Bertie smiled and looked out the window toward the driveway of the Carillon Hotel directly across the street. A white Cadillac pulled up and stopped. What if the door of the Cadillac opened and out stepped Cee Cee?
A white-haired woman of about sixty got out of the Cadillac, and Bertie sighed and realized she’d stopped breathing, waiting to see who would emerge.
“Maybe you should try the chopped liver, too,” Mr. Heft said to Bertie. “With a red Bermuda onion. I’m tellin’ you, there’s nothin’ like it.”

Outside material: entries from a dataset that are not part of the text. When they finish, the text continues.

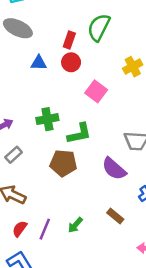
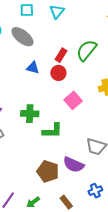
brown pentagon: (63, 163) -> (48, 171), moved
purple semicircle: (114, 169) -> (74, 165), turned -30

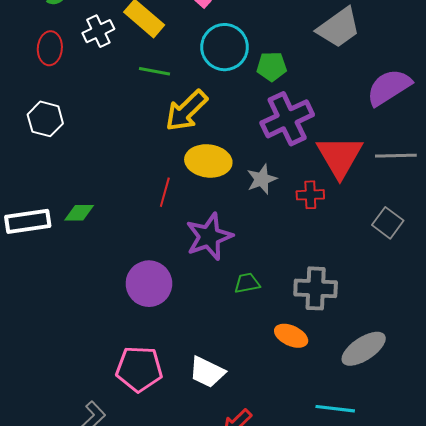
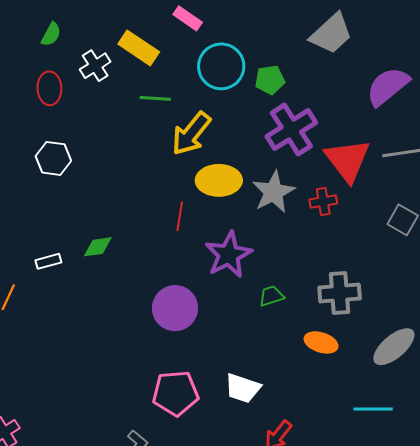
gray star: (262, 179) -> (273, 192), size x1.4
white rectangle: (28, 221) -> (48, 261), size x0.6

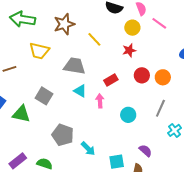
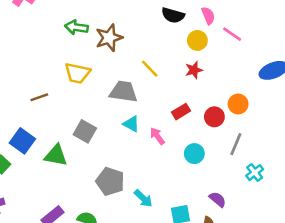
green arrow: (23, 19) -> (76, 27), moved, size x0.7
yellow line: (94, 39) -> (150, 69), moved
red circle: (142, 75) -> (214, 117), moved
red rectangle: (111, 80) -> (181, 112), moved
pink arrow: (100, 101) -> (157, 136), turned -32

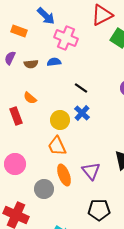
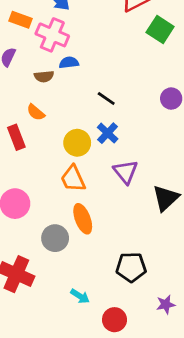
pink cross: (66, 38) -> (52, 35), moved
brown semicircle: (31, 64) -> (44, 76), moved
purple triangle: (91, 171) -> (126, 172), moved

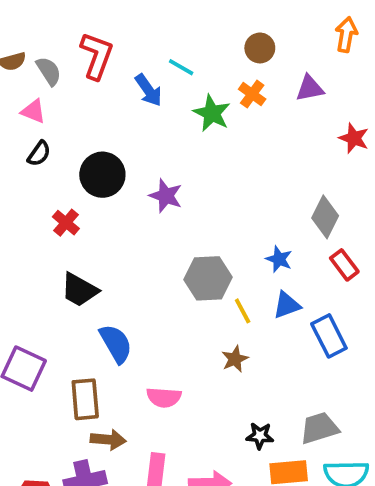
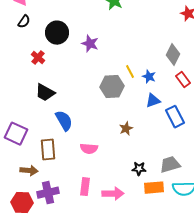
yellow line: (243, 311) -> (130, 72), moved
brown arrow: (108, 440) -> (29, 171), moved

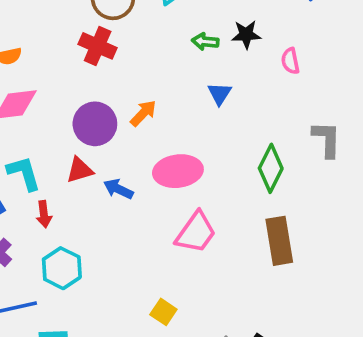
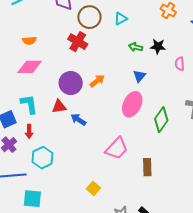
pink ellipse: (178, 171) -> (132, 104), moved, turned -65
red arrow: (44, 214) -> (29, 131), moved
brown rectangle: (279, 241) -> (147, 167), moved, size x0.7

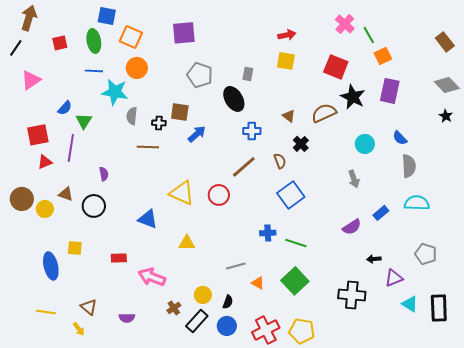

Bertie smiled. “No thanks.” She had to go to the bathroom. Why hadn’t she gone before they left the hospital? “Always make a stop to be safe,” Rosie had taught her. “Even if you think you don’t have to.” Now Bertie would have to use Pumpernicks’ ladies’ room, which was where Rosie had…no. She’d wait until she got back to the hospital. She watched the man in the white apron behind the counter gingerly slice the corned beef. He was singing a song along with the movement of the slicing machine. It sounded like “What the World Needs Now Is Love Sweet Love.” She looked around the restaurant, trying not to think about what it must have been like a f
ew days ago when they found Rosie, and the ambulance came and…
Mr. Heft took the paper bag filled with sandwiches to the cashier and paid for them. Bertie looked out the window again, and across the street at the marquee of the Carillon Hotel. FEB. 14–28. When she looked back at Mr. Heft, he was motioning to her to come along with him. Yes, back to the hospital. To eat a sandwich and sit with Rosie and eat another sandwich and sit some more. Mr. Heft opened the door of Pumpernicks, and the two of them were outside again in the hot, salty-smelling Miami Beach day.

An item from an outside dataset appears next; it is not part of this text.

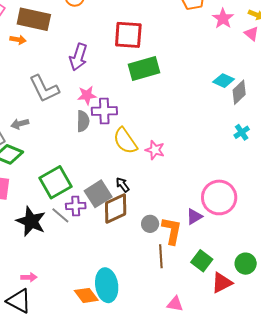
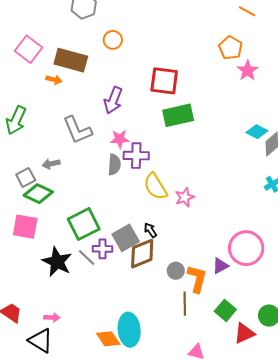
pink star: (223, 18) -> (248, 70), moved
pink star: (155, 150) -> (185, 197), turned 30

As they turned the corner and began walking toward the hospital, Bertie stopped. “Mr. Heft,” she said, “would you mind going on ahead? Tell my aunt I had something to do. Tell her I’ll be back in a few minutes. Could you do that for me, please?”
Mr. Heft patted Bertie on the arm and turned to go. Bertie stopped and watched him, and as he walked toward the hospital, he took his chopped liver sandwich out of the bag, unwrapped it with the hand that wasn’t holding the bag, and took a bite out of it as he walked along. It must have tasted good because he shook his head the way people do when they can’t believe something is as good as they’d hoped.
Bertie walked back to the corner, waited for the light to turn green, and crossed the street toward the Carillon Hotel. She kept telling herself that she was just going to find the ladies’ room in the lobby, use it, and leave.